The diocese under Rese had been poorly run and suffered from financial mismanagement. Lefevere established diocesan statutes in 1843 and presided over the first diocesan synod in 1859. He won a dispute with some of the laity over the ownership of church property. He built Saints Peter and Paul Church in Detroit, which became his cathedral in 1848, replacing Ste. Anne de Detroit. He bought property throughout the diocese where possible churches could be built. This became a financial investment for the diocese to draw upon to carry out its mission.

Lefevere also served the larger church in the United States. He took an active role in the provincial councils of Baltimore and Cincinnati. In 1852 he attended the First Plenary Council of Baltimore and the Second Plenary Council in 1866.
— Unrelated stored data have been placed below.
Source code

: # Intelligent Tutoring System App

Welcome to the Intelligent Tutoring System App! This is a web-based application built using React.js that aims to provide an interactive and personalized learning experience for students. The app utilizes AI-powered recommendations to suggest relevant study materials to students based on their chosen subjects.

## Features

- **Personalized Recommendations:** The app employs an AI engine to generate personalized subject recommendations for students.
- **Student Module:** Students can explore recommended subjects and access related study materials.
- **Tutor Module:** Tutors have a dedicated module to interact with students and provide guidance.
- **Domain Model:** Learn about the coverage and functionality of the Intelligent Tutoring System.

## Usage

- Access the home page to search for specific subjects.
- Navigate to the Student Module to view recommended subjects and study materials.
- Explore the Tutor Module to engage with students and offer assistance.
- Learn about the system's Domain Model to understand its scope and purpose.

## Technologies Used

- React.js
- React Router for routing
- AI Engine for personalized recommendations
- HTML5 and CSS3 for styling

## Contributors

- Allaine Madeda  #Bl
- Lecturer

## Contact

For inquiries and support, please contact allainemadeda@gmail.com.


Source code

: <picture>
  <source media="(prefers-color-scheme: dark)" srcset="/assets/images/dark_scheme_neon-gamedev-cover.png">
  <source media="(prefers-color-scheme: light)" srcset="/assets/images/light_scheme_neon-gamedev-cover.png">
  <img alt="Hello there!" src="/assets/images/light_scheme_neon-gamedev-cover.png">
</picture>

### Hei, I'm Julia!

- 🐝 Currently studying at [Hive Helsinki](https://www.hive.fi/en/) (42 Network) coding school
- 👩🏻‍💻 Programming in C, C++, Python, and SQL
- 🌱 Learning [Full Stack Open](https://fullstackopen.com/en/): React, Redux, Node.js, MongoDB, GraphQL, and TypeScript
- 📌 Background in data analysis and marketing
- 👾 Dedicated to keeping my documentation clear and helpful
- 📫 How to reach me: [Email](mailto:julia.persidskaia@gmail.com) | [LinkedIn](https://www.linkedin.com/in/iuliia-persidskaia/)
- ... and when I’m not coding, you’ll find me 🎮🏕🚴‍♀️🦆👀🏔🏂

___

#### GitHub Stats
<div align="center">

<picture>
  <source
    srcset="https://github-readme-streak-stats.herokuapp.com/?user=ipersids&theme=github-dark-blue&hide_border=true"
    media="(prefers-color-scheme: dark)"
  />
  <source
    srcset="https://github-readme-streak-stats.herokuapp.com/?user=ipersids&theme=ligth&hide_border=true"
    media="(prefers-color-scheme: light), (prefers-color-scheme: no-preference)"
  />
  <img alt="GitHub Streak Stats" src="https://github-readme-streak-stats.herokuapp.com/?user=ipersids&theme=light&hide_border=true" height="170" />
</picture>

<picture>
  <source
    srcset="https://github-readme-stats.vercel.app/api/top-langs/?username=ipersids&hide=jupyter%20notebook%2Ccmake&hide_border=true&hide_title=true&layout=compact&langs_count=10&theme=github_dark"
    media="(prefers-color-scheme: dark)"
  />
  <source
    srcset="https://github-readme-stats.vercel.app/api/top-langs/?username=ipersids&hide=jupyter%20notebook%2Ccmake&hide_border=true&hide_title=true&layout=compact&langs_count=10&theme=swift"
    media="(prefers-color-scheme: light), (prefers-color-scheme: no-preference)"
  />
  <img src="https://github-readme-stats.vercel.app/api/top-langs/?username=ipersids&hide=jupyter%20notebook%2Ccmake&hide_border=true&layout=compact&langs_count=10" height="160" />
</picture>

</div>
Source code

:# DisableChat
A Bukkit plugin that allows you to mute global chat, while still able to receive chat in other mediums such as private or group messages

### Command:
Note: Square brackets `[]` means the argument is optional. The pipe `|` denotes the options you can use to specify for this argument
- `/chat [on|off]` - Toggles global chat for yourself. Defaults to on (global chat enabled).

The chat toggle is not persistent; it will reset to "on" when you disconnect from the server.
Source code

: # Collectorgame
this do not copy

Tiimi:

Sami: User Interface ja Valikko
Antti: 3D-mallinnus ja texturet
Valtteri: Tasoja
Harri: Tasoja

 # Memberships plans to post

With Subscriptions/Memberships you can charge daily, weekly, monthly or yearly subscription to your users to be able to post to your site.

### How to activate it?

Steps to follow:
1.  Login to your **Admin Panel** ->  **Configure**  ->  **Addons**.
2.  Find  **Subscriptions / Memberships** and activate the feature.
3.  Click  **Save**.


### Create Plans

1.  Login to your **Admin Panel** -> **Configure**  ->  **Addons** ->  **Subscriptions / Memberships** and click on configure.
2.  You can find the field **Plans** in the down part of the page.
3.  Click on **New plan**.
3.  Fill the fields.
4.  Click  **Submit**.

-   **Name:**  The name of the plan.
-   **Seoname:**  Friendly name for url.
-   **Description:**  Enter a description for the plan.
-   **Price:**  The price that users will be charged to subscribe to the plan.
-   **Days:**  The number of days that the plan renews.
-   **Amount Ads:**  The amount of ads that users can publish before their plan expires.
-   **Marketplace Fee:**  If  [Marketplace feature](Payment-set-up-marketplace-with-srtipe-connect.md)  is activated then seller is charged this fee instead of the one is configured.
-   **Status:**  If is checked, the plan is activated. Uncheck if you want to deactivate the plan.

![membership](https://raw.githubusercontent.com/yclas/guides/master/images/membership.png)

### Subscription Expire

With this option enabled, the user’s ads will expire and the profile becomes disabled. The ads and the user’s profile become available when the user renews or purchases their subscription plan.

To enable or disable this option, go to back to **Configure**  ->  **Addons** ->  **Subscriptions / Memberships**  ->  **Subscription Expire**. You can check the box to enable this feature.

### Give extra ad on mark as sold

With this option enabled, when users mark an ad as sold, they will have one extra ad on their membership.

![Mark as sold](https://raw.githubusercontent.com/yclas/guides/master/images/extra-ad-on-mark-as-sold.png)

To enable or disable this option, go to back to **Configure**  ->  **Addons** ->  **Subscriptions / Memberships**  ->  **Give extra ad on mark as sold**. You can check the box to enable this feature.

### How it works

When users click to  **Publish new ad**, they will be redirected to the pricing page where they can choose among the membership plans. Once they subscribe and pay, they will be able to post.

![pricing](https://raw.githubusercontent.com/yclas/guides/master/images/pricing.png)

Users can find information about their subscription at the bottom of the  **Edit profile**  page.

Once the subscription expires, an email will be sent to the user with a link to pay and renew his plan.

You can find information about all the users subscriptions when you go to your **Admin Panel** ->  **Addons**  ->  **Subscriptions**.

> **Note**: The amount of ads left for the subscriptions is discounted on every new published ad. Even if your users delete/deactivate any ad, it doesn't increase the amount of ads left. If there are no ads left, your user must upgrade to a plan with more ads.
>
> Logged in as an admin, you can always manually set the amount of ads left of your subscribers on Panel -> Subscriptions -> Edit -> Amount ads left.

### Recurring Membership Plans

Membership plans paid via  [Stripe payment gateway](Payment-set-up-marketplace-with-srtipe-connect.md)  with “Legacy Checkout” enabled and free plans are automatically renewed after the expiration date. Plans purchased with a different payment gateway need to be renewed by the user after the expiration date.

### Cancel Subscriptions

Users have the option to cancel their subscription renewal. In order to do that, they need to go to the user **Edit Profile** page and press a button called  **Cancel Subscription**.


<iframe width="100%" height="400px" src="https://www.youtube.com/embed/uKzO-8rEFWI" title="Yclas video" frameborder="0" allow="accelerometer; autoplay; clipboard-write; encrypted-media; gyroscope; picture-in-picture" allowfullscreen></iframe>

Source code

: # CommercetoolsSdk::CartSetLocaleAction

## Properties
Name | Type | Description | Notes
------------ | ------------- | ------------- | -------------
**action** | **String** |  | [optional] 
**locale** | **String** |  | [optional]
Bishop Lefevere and the Four Sisters of Charity helped to establish several charitable institutions in the diocese, which included four orphanages, a hospital and an asylum for the mentally ill. The Daughters of Charity became the first order of teaching sisters to come to Detroit. The Sisters, Servants of the Immaculate Heart of Mary were established in the diocese in 1845. Numerous other religious orders of men and women were introduced to the diocese to teach in schools and staff parishes. He took care of the pastoral needs of the Native Americans and those of mixed-blood in his diocese. He was an advocate of the Temperance Movement, especially among Native Americans.

Lefevere died in Detroit at the age of 64 after serving the Diocese of Detroit for 28 years, and was buried in Saints Peter and Paul Cathedral. His remains were later transferred to Holy Sepulcher Cemetery to be with other bishops of Detroit.